→ DIRECTIONS:
Report the number of lines in the records below that hold "JSON", and leave out everything else.

→ DATASET CONTENT:
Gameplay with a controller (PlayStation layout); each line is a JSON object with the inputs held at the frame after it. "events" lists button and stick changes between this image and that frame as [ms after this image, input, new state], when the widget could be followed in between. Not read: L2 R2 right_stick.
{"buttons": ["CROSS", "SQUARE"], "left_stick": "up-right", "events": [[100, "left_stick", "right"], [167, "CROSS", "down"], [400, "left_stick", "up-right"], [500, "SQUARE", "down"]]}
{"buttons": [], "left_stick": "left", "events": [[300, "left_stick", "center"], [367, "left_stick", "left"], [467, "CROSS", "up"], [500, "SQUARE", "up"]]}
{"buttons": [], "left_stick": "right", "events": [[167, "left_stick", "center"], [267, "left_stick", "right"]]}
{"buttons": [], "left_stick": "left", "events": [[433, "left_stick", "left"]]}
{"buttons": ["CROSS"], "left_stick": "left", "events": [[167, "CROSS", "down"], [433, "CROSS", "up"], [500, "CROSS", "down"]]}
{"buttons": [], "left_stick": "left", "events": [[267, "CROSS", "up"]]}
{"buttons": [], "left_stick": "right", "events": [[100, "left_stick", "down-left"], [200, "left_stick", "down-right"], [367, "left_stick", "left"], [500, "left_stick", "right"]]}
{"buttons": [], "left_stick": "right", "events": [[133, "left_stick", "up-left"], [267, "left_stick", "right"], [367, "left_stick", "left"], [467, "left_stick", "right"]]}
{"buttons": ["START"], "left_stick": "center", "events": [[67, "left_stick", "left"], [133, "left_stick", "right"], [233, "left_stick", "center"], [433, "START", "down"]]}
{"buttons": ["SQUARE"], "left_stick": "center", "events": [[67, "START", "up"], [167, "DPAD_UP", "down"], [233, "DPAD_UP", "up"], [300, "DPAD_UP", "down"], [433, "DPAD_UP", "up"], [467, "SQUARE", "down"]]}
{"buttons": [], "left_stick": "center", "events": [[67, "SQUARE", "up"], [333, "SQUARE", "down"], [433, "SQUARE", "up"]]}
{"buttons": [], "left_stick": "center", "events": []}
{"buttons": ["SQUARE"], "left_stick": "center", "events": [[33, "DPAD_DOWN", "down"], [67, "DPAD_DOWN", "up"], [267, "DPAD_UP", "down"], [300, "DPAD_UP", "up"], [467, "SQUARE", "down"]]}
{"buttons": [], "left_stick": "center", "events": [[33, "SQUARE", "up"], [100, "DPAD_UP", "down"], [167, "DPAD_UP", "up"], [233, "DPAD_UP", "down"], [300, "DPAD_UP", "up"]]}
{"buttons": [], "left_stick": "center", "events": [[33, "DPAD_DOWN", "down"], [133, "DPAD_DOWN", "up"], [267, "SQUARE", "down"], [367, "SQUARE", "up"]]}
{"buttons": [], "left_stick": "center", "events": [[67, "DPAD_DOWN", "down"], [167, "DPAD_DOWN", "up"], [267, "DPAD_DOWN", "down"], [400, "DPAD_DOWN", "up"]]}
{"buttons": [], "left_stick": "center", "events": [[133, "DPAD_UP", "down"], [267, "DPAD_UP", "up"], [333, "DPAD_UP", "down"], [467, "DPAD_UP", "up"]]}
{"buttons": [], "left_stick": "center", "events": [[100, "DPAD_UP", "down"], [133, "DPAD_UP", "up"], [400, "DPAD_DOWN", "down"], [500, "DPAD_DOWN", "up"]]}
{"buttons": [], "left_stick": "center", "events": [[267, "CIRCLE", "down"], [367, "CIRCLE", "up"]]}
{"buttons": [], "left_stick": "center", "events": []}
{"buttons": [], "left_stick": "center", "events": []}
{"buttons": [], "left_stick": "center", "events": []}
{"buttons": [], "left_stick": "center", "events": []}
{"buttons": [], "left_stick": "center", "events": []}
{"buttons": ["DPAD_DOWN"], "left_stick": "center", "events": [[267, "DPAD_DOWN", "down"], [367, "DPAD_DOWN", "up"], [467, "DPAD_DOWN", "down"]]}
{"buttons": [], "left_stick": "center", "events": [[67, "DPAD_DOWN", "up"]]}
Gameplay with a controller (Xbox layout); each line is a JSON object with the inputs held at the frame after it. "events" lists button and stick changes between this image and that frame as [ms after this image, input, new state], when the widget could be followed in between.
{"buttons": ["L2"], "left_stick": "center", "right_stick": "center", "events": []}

→ RESULT BELOW:
2